## Exercise
In the records below, begin at the line that contains "一月第三個禮拜一 ，馬丁路德金恩日" and stop after the line that contains "20號(五) 川普就職，". Give those lines again with "金價" replaced by "油價", leaving everything else unchanged.

───── Records provided

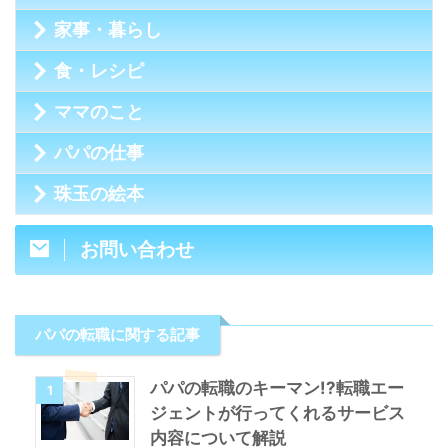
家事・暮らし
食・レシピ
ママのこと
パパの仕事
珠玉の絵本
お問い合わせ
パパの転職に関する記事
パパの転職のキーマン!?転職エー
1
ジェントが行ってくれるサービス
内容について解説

──────────
───── Records provided

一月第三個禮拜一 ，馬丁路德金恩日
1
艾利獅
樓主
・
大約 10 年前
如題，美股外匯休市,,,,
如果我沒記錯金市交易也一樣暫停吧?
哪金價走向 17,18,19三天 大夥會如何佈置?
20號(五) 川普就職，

──────────

## Problem solution
一月第三個禮拜一 ，馬丁路德金恩日
1
艾利獅
樓主
・
大約 10 年前
如題，美股外匯休市,,,,
如果我沒記錯金市交易也一樣暫停吧?
哪油價走向 17,18,19三天 大夥會如何佈置?
20號(五) 川普就職，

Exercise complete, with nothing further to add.